Collected data:
━━━━━━━━━━━━━━━━━━━━

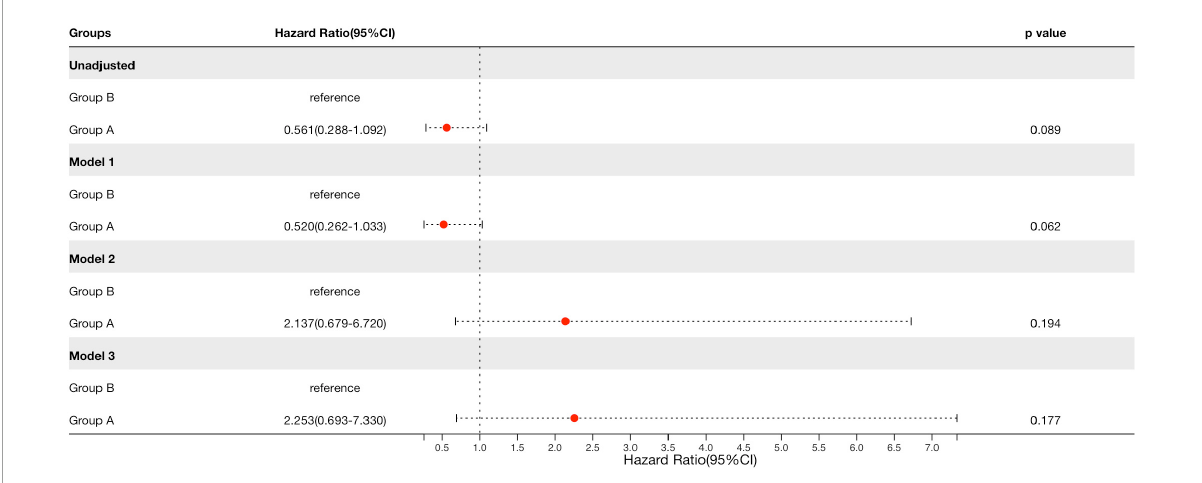
FIGURE4 Cox regression to compare the prognosis between the arteriolar lesions group and proliferative lesions group in patients with IgAN. Group A, arteriolar lesion group; Group B, proliferative lesion group. Model 1 was adjusted for sex and age. Model 2 was adjusted for covariates in model 1 plus eGFR, proteinuria, history of hypertension (yes or no), and Oxford classification-MESTC. The latter five variables were analyzed as categorical data. Model 3 was adjusted for covariates in model 2 plus RASI and steroids or other immunosuppressive agents use (yes or no). Renal survival in group A was not better than that in group B after adjustment for multiple clinical and histological risk factors, as well as therapy.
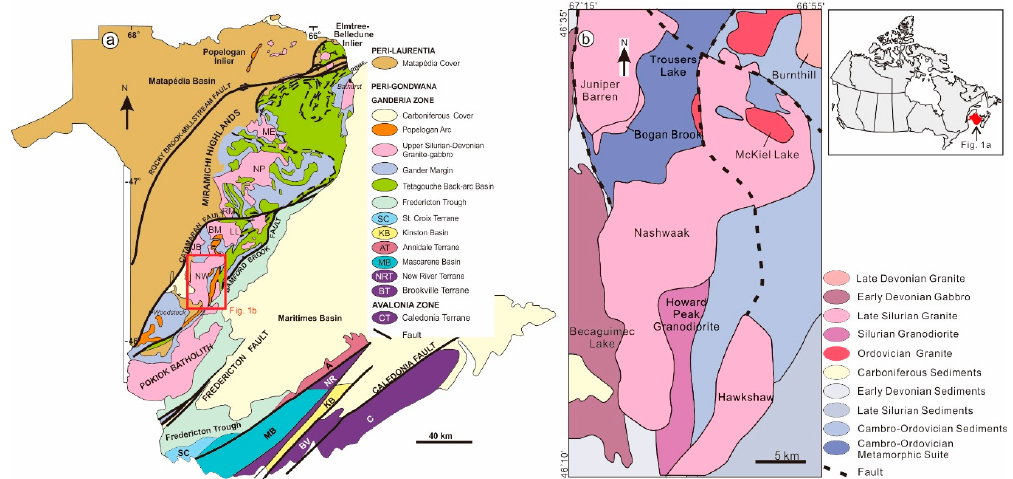
Figure 1. ( a ) Lithotectonic terranes of New Brunswick and ( b ) regional geological map, showing the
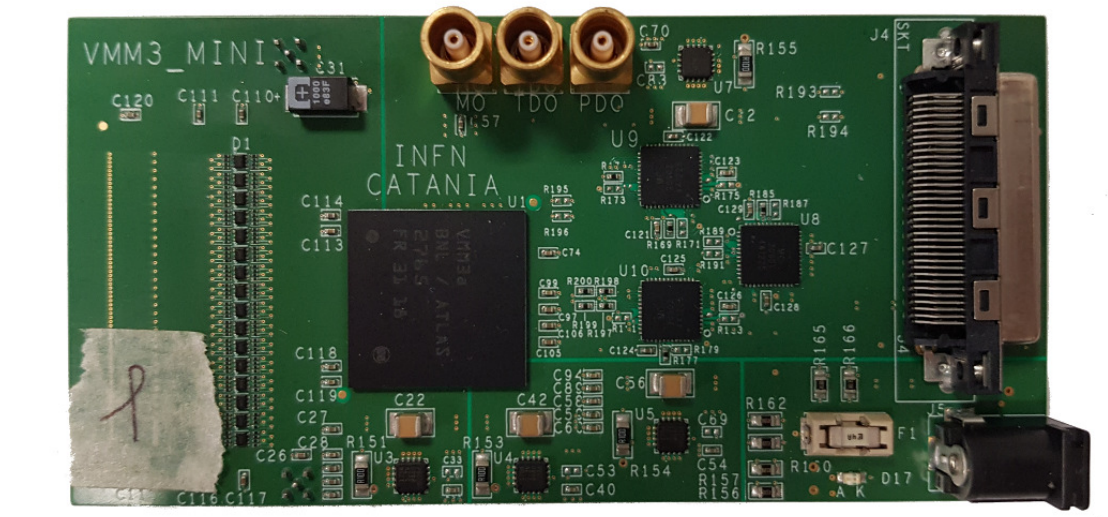
Figure 4. Front-End board with VMM3a chip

━━━━━━━━━━━━━━━━━━━━

The problem: Pictures aside, repeat every line of the data above exactly.

Answer area:
FIGURE4 Cox regression to compare the prognosis between the arteriolar lesions group and proliferative lesions group in patients with IgAN. Group A, arteriolar lesion group; Group B, proliferative lesion group. Model 1 was adjusted for sex and age. Model 2 was adjusted for covariates in model 1 plus eGFR, proteinuria, history of hypertension (yes or no), and Oxford classification-MESTC. The latter five variables were analyzed as categorical data. Model 3 was adjusted for covariates in model 2 plus RASI and steroids or other immunosuppressive agents use (yes or no). Renal survival in group A was not better than that in group B after adjustment for multiple clinical and histological risk factors, as well as therapy.
Figure 1. ( a ) Lithotectonic terranes of New Brunswick and ( b ) regional geological map, showing the
Figure 4. Front-End board with VMM3a chip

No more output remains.